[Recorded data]
____

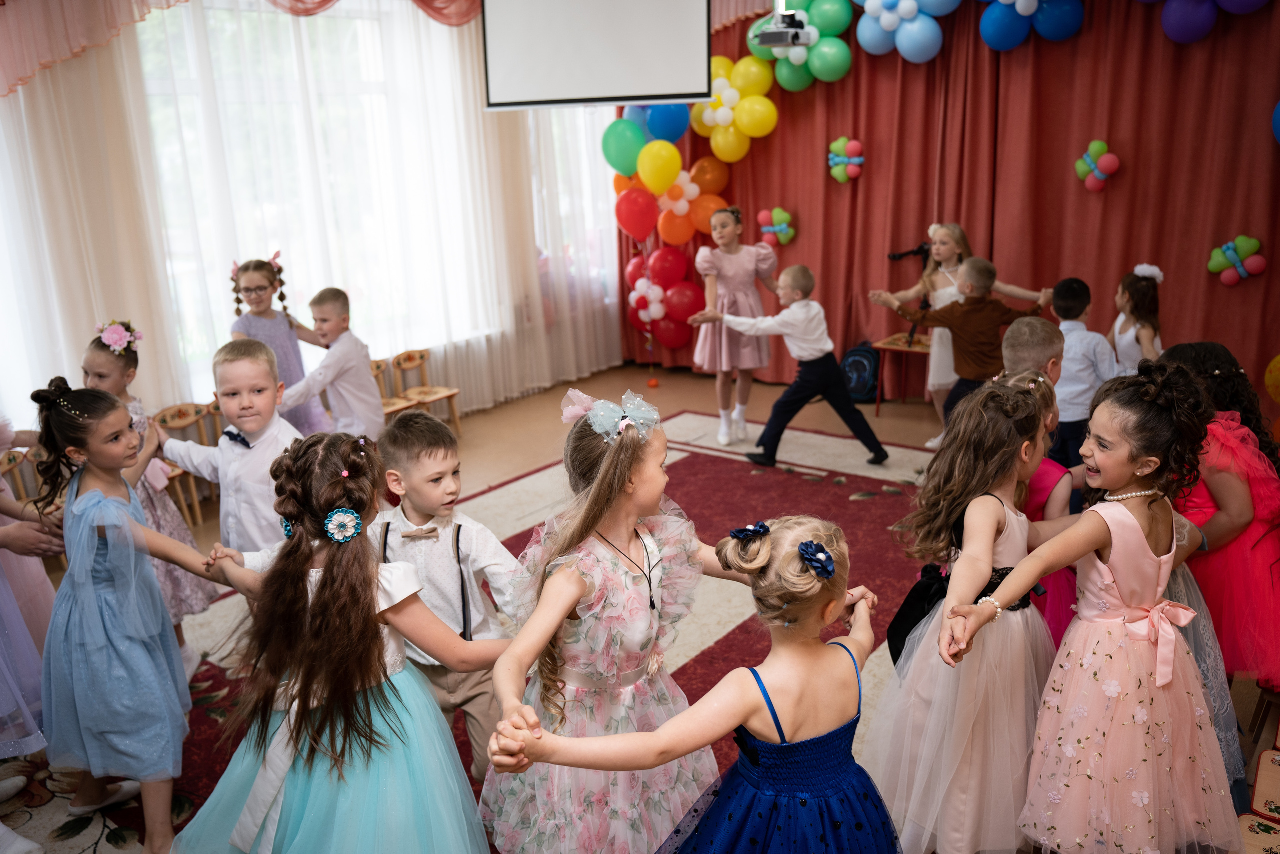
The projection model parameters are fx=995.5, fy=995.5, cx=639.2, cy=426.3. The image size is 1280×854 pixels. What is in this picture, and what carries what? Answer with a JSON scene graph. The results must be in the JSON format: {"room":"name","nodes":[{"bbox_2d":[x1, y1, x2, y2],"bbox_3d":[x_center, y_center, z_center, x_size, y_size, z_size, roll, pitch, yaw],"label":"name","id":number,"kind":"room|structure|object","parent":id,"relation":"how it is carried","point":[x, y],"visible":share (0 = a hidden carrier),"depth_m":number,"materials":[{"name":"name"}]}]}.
{"room":"event hall","nodes":[
{"label":"event hall","id":0,"kind":"room"},
{"bbox_2d":[0,0,620,450],"bbox_3d":[-2.259,-1.221,5.253,0.219,3.087,6.124,10,20,37],"label":"window wall","id":1,"kind":"structure","parent":0,"point":[614,230],"depth_m":6.31,"materials":[{"name":"white fabric"}]},
{"bbox_2d":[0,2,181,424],"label":"sheer curtain","id":2,"kind":"object","parent":1,"relation":"attached to","point":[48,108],"visible":0.7,"depth_m":4.71,"materials":[{"name":"white fabric"}]},
{"bbox_2d":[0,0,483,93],"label":"curtain valance","id":3,"kind":"object","parent":1,"relation":"attached to","point":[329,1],"visible":0.8,"depth_m":4.47,"materials":[{"name":"fabric"}]},
{"bbox_2d":[129,1,497,395],"bbox_3d":[-1.803,-1.405,5.768,0.149,2.137,2.287,10,20,37],"label":"window","id":4,"kind":"structure","parent":1,"relation":"in","point":[241,247],"depth_m":5.64,"materials":[{"name":"white glass"}]},
{"bbox_2d":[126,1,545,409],"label":"sheer curtain","id":5,"kind":"object","parent":1,"relation":"attached to","point":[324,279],"visible":0.55,"depth_m":5.46,"materials":[{"name":"white fabric"}]},
{"bbox_2d":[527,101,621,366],"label":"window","id":6,"kind":"structure","parent":1,"relation":"in","point":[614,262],"depth_m":6.81,"materials":[{"name":"white glass"}]},
{"bbox_2d":[479,0,715,109],"bbox_3d":[-0.206,-2.184,5.012,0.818,1.100,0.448,10,20,37],"label":"projection screen","id":7,"kind":"object","parent":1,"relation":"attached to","point":[652,55],"visible":0.97,"depth_m":5.03,"materials":[{"name":"white"}]},
{"bbox_2d":[0,359,1279,851],"bbox_3d":[0.310,0.781,4.135,5.448,0.128,6.518,10,20,37],"label":"floor","id":8,"kind":"structure","parent":0,"point":[537,401],"depth_m":6.14,"materials":[{"name":"brown carpet"}]},
{"bbox_2d":[1,446,41,503],"bbox_3d":[-2.645,0.377,4.303,0.379,0.492,0.342,10,20,37],"label":"chair","id":9,"kind":"object","parent":8,"relation":"on","point":[6,466],"visible":0.39,"depth_m":4.37,"materials":[{"name":"brown wood"}]},
{"bbox_2d":[0,410,57,767],"bbox_3d":[-1.794,0.311,2.432,0.581,1.636,0.562,10,20,37],"label":"child","id":10,"kind":"object","parent":8,"relation":"on","point":[36,660],"visible":0.67,"depth_m":2.54},
{"bbox_2d":[83,320,215,664],"bbox_3d":[-1.773,0.270,3.386,0.426,1.191,0.416,10,20,37],"label":"girl","id":11,"kind":"object","parent":8,"relation":"on","point":[111,359],"visible":0.32,"depth_m":3.38},
{"bbox_2d":[144,400,217,525],"bbox_3d":[-2.208,0.203,4.872,0.372,0.571,0.336,10,20,37],"label":"chair","id":12,"kind":"object","parent":8,"relation":"on","point":[166,414],"visible":0.41,"depth_m":4.93,"materials":[{"name":"brown wood"}]},
{"bbox_2d":[156,336,306,561],"bbox_3d":[-1.182,0.265,3.157,0.497,1.105,0.460,2,16,13],"label":"boy","id":13,"kind":"object","parent":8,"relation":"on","point":[256,451],"visible":0.61,"depth_m":3.00},
{"bbox_2d":[227,253,332,434],"bbox_3d":[-1.787,-0.223,4.969,0.416,1.203,0.441,1,16,11],"label":"girl","id":14,"kind":"object","parent":8,"relation":"on","point":[251,324],"visible":0.53,"depth_m":4.88},
{"bbox_2d":[283,285,385,439],"bbox_3d":[-1.408,-0.099,4.631,0.442,1.049,0.444,3,17,17],"label":"boy","id":15,"kind":"object","parent":8,"relation":"on","point":[341,367],"visible":0.77,"depth_m":4.51},
{"bbox_2d":[369,356,418,419],"bbox_3d":[-1.549,-0.092,5.887,0.372,0.529,0.359,10,20,37],"label":"chair","id":16,"kind":"object","parent":8,"relation":"on","point":[376,369],"visible":0.33,"depth_m":5.96,"materials":[{"name":"brown wood"}]},
{"bbox_2d":[390,348,461,433],"bbox_3d":[-1.325,-0.170,6.109,0.353,0.540,0.341,10,20,37],"label":"chair","id":17,"kind":"object","parent":8,"relation":"on","point":[422,357],"visible":0.7,"depth_m":6.15,"materials":[{"name":"brown wood"}]},
{"bbox_2d":[17,414,943,851],"bbox_3d":[0.152,0.748,3.625,3.525,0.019,4.352,10,20,37],"label":"rug","id":18,"kind":"object","parent":8,"relation":"on","point":[687,456],"visible":0.35,"depth_m":4.02,"materials":[{"name":"red carpet"}]},
{"bbox_2d":[28,377,223,853],"bbox_3d":[-1.370,0.481,2.612,0.473,1.154,0.429,10,20,37],"label":"girl","id":19,"kind":"object","parent":18,"relation":"on","point":[91,561],"visible":0.9,"depth_m":2.51},
{"bbox_2d":[175,425,504,853],"bbox_3d":[-0.609,0.599,2.103,0.583,1.159,0.577,10,20,37],"label":"girl","id":20,"kind":"object","parent":18,"relation":"on","point":[331,583],"visible":0.98,"depth_m":1.99},
{"bbox_2d":[323,506,362,542],"bbox_3d":[-0.602,0.195,2.019,0.082,0.051,0.075,10,20,37],"label":"hair flower","id":21,"kind":"object","parent":20,"relation":"attached to","point":[351,516],"visible":0.89,"depth_m":2.00,"materials":[{"name":"blue"}]},
{"bbox_2d":[370,410,518,777],"bbox_3d":[-0.512,0.484,2.609,0.488,1.024,0.490,2,16,15],"label":"boy","id":22,"kind":"object","parent":18,"relation":"on","point":[452,456],"visible":0.63,"depth_m":2.48},
{"bbox_2d":[473,387,735,853],"bbox_3d":[-0.055,0.521,2.215,0.527,1.163,0.577,10,20,37],"label":"girl","id":23,"kind":"object","parent":18,"relation":"on","point":[645,605],"visible":0.84,"depth_m":2.09},
{"bbox_2d":[490,512,897,851],"bbox_3d":[0.199,0.713,1.727,0.676,1.083,0.435,-13,19,-33],"label":"girl","id":24,"kind":"object","parent":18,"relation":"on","point":[772,747],"visible":0.99,"depth_m":1.65},
{"bbox_2d":[688,204,779,445],"bbox_3d":[0.593,-0.635,6.082,0.482,1.329,0.548,10,20,37],"label":"girl","id":25,"kind":"object","parent":8,"relation":"on","point":[732,272],"visible":0.84,"depth_m":5.94},
{"bbox_2d":[692,263,887,472],"bbox_3d":[0.829,-0.321,5.369,0.751,1.050,0.493,5,17,22],"label":"boy","id":26,"kind":"object","parent":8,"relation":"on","point":[782,399],"visible":0.99,"depth_m":5.24},
{"bbox_2d":[840,342,880,402],"bbox_3d":[1.459,-0.362,6.581,0.305,0.385,0.261,10,20,37],"label":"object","id":27,"kind":"object","parent":8,"relation":"on","point":[865,379],"visible":0.8,"depth_m":6.49,"materials":[{"name":"blue fabric"}]},
{"bbox_2d":[873,331,932,410],"bbox_3d":[1.801,-0.333,6.448,0.420,0.430,0.426,10,20,37],"label":"small table","id":28,"kind":"object","parent":8,"relation":"on","point":[890,347],"visible":0.56,"depth_m":6.41,"materials":[{"name":"brown wood"}]},
{"bbox_2d":[887,240,933,344],"bbox_3d":[1.809,-0.845,6.504,0.404,0.750,0.416,10,20,37],"label":"microphone stand","id":29,"kind":"object","parent":28,"relation":"on","point":[895,257],"visible":0.69,"depth_m":6.44,"materials":[{"name":"black"}]},
{"bbox_2d":[870,251,1049,435],"bbox_3d":[1.673,-0.337,5.204,0.666,1.128,0.476,-5,16,-12],"label":"boy","id":30,"kind":"object","parent":8,"relation":"on","point":[970,359],"visible":0.75,"depth_m":5.05},
{"bbox_2d":[879,222,1054,453],"bbox_3d":[1.877,-0.513,5.783,0.623,1.200,0.593,-8,17,-19],"label":"girl","id":31,"kind":"object","parent":8,"relation":"on","point":[955,250],"visible":0.5,"depth_m":5.71},
{"bbox_2d":[870,371,1076,851],"bbox_3d":[0.833,0.474,2.423,0.456,1.126,0.547,10,20,37],"label":"girl","id":32,"kind":"object","parent":8,"relation":"on","point":[1000,429],"visible":0.81,"depth_m":2.31},
{"bbox_2d":[993,328,1079,648],"bbox_3d":[1.170,0.311,2.973,0.414,1.120,0.423,10,20,37],"label":"child","id":33,"kind":"object","parent":8,"relation":"on","point":[1038,334],"visible":0.22,"depth_m":2.83},
{"bbox_2d":[1046,276,1118,473],"bbox_3d":[1.958,-0.154,4.585,0.440,1.044,0.452,-4,16,-6],"label":"boy","id":34,"kind":"object","parent":8,"relation":"on","point":[1073,307],"visible":0.58,"depth_m":4.42},
{"bbox_2d":[941,355,1246,853],"bbox_3d":[1.019,0.485,2.213,0.597,1.197,0.458,-10,18,-26],"label":"girl","id":35,"kind":"object","parent":8,"relation":"on","point":[1098,541],"visible":0.97,"depth_m":2.13},
{"bbox_2d":[1108,264,1164,371],"bbox_3d":[2.422,-0.243,4.923,0.376,1.065,0.436,2,16,15],"label":"girl","id":36,"kind":"object","parent":8,"relation":"on","point":[1128,337],"visible":0.51,"depth_m":4.83},
{"bbox_2d":[1155,338,1279,687],"bbox_3d":[1.693,0.305,2.894,0.483,1.033,0.553,-2,16,1],"label":"girl","id":37,"kind":"object","parent":8,"relation":"on","point":[1248,536],"visible":0.63,"depth_m":2.75},
{"bbox_2d":[1237,691,1279,853],"bbox_3d":[1.589,0.851,2.194,0.461,0.470,0.788,10,20,37],"label":"chair","id":38,"kind":"object","parent":8,"relation":"on","point":[1258,797],"visible":0.97,"depth_m":2.28,"materials":[{"name":"brown wood"}]},
{"bbox_2d":[753,5,814,48],"bbox_3d":[0.780,-2.228,5.311,0.288,0.352,0.317,10,20,37],"label":"projector","id":39,"kind":"object","parent":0,"point":[780,33],"visible":0.98,"depth_m":5.28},
{"bbox_2d":[629,0,1279,412],"bbox_3d":[1.938,-1.634,6.150,5.075,3.014,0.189,10,20,37],"label":"red curtain","id":40,"kind":"object","parent":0,"point":[1228,225],"visible":0.72,"depth_m":5.88,"materials":[{"name":"red fabric"}]},
{"bbox_2d":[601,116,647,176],"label":"balloon","id":41,"kind":"object","parent":40,"relation":"attached to","point":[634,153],"visible":0.9,"depth_m":7.06,"materials":[{"name":"green rubber"}]},
{"bbox_2d":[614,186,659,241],"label":"balloon","id":42,"kind":"object","parent":40,"relation":"attached to","point":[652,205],"visible":0.99,"depth_m":7.21,"materials":[{"name":"red rubber"}]},
{"bbox_2d":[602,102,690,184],"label":"balloon cluster","id":43,"kind":"object","parent":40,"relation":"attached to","point":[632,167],"visible":0.95,"depth_m":7.03,"materials":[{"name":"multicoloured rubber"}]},
{"bbox_2d":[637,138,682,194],"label":"yellow balloon","id":44,"kind":"object","parent":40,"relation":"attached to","point":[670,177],"visible":0.98,"depth_m":7.03,"materials":[{"name":"yellow rubber"}]},
{"bbox_2d":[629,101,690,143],"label":"balloon","id":45,"kind":"object","parent":40,"relation":"attached to","point":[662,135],"visible":0.7,"depth_m":7.02,"materials":[{"name":"blue rubber"}]},
{"bbox_2d":[625,246,705,350],"bbox_3d":[0.182,-0.926,7.373,0.641,0.778,0.388,10,20,37],"label":"balloon cluster","id":46,"kind":"object","parent":40,"relation":"attached to","point":[687,287],"visible":0.95,"depth_m":7.32,"materials":[{"name":"red rubber"}]},
{"bbox_2d":[619,155,730,245],"bbox_3d":[0.219,-1.636,7.211,0.731,0.675,0.569,10,20,37],"label":"balloon cluster","id":47,"kind":"object","parent":40,"relation":"attached to","point":[692,185],"visible":0.92,"depth_m":7.16,"materials":[{"name":"rubber"}]},
{"bbox_2d":[692,56,776,161],"bbox_3d":[0.647,-2.197,6.890,0.648,0.689,0.324,10,20,37],"label":"balloon cluster","id":48,"kind":"object","parent":40,"relation":"attached to","point":[767,128],"visible":0.9,"depth_m":6.84,"materials":[{"name":"yellow rubber"}]},
{"bbox_2d":[756,206,795,244],"bbox_3d":[1.007,-1.463,7.304,0.295,0.278,0.161,10,20,37],"label":"balloon cluster","id":49,"kind":"object","parent":40,"relation":"attached to","point":[782,225],"visible":0.97,"depth_m":7.28,"materials":[{"name":"multicoloured rubber"}]},
{"bbox_2d":[749,0,853,89],"bbox_3d":[1.037,-2.482,6.436,0.687,0.637,0.392,10,20,37],"label":"balloon cluster","id":50,"kind":"object","parent":40,"relation":"attached to","point":[837,26],"visible":0.85,"depth_m":6.38,"materials":[{"name":"green rubber"}]},
{"bbox_2d":[827,135,864,183],"bbox_3d":[1.427,-1.856,6.932,0.289,0.319,0.161,10,20,37],"label":"balloon cluster","id":51,"kind":"object","parent":40,"relation":"attached to","point":[855,143],"visible":0.98,"depth_m":6.92,"materials":[{"name":"multicoloured rubber"}]},
{"bbox_2d":[853,0,958,62],"bbox_3d":[1.660,-2.560,6.196,0.665,0.590,0.370,10,20,37],"label":"balloon cluster","id":52,"kind":"object","parent":40,"relation":"attached to","point":[890,18],"visible":0.98,"depth_m":6.18,"materials":[{"name":"blue rubber"}]},
{"bbox_2d":[979,0,1084,50],"bbox_3d":[2.294,-2.467,5.832,0.652,0.532,0.336,10,20,37],"label":"balloon cluster","id":53,"kind":"object","parent":40,"relation":"attached to","point":[1025,3],"visible":0.98,"depth_m":5.83,"materials":[{"name":"blue rubber"}]},
{"bbox_2d":[1074,139,1121,191],"bbox_3d":[2.731,-1.558,5.948,0.259,0.299,0.172,10,20,37],"label":"balloon cluster","id":54,"kind":"object","parent":40,"relation":"attached to","point":[1098,145],"visible":0.98,"depth_m":5.93,"materials":[{"name":"multicoloured rubber"}]},
{"bbox_2d":[1141,0,1268,42],"bbox_3d":[3.024,-2.312,5.232,0.749,0.576,0.381,10,20,37],"label":"balloon cluster","id":55,"kind":"object","parent":40,"relation":"attached to","point":[1181,38],"visible":0.98,"depth_m":5.27,"materials":[{"name":"purple rubber"}]},
{"bbox_2d":[1207,234,1266,285],"bbox_3d":[3.341,-0.924,5.572,0.287,0.275,0.160,10,20,37],"label":"balloon cluster","id":56,"kind":"object","parent":40,"relation":"attached to","point":[1213,265],"visible":0.98,"depth_m":5.56,"materials":[{"name":"multicoloured rubber"}]},
{"bbox_2d":[1264,354,1279,402],"bbox_3d":[3.369,-0.222,5.035,0.376,0.322,0.299,10,20,37],"label":"yellow balloon","id":57,"kind":"object","parent":40,"relation":"attached to","point":[1271,389],"visible":1,"depth_m":5.09,"materials":[{"name":"yellow rubber"}]},
{"bbox_2d":[1271,100,1279,142],"bbox_3d":[3.451,-1.573,5.076,0.359,0.361,0.298,10,20,37],"label":"balloon","id":58,"kind":"object","parent":40,"relation":"attached to","point":[1278,108],"visible":0.99,"depth_m":5.18,"materials":[{"name":"blue rubber"}]}
]}

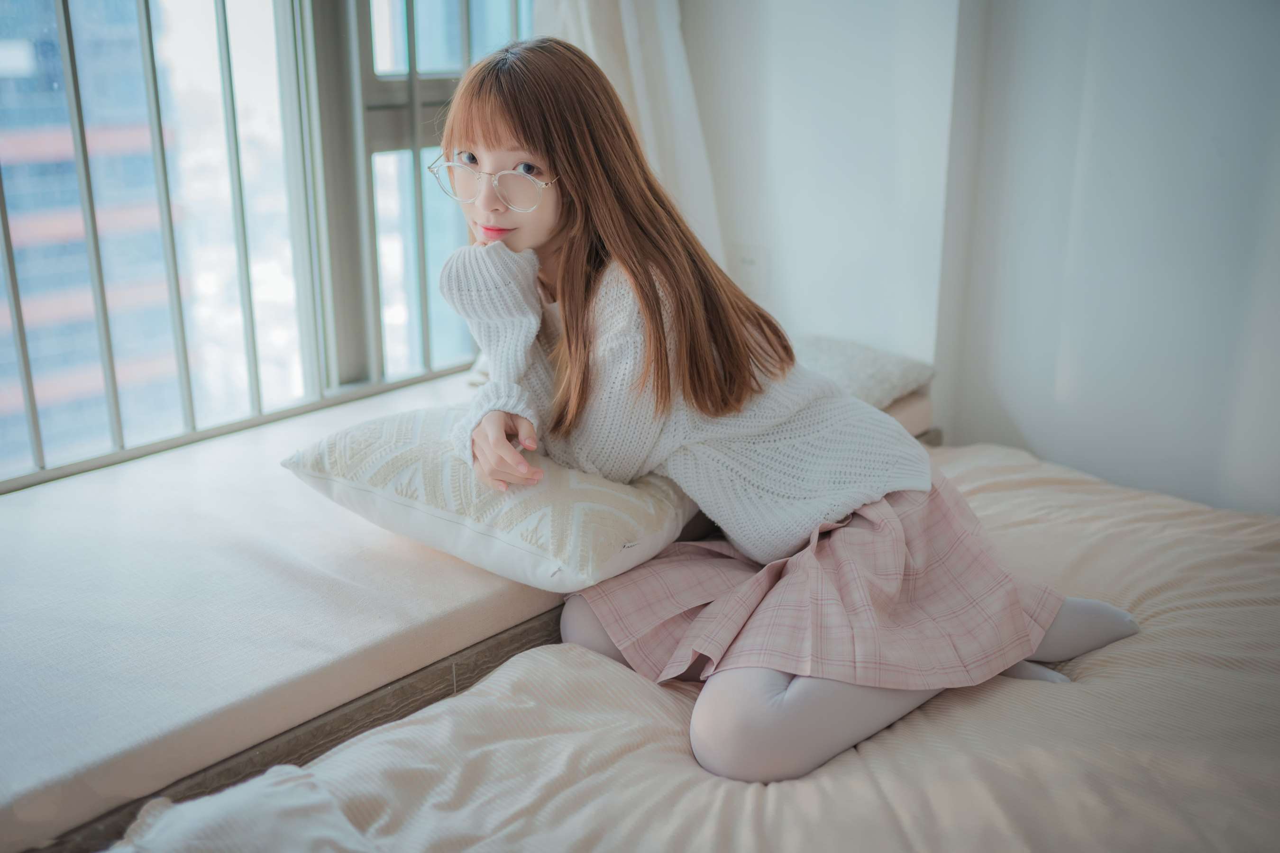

____

# What the task asks
Write out every line of the data that holds the word "room".

# Task response
The projection model parameters are fx=995.5, fy=995.5, cx=639.2, cy=426.3. The image size is 1280×854 pixels. What is in this picture, and what carries what? Answer with a JSON scene graph. The results must be in the JSON format: {"room":"name","nodes":[{"bbox_2d":[x1, y1, x2, y2],"bbox_3d":[x_center, y_center, z_center, x_size, y_size, z_size, roll, pitch, yaw],"label":"name","id":number,"kind":"room|structure|object","parent":id,"relation":"how it is carried","point":[x, y],"visible":share (0 = a hidden carrier),"depth_m":number,"materials":[{"name":"name"}]}]}.
{"room":"event hall","nodes":[
{"label":"event hall","id":0,"kind":"room"},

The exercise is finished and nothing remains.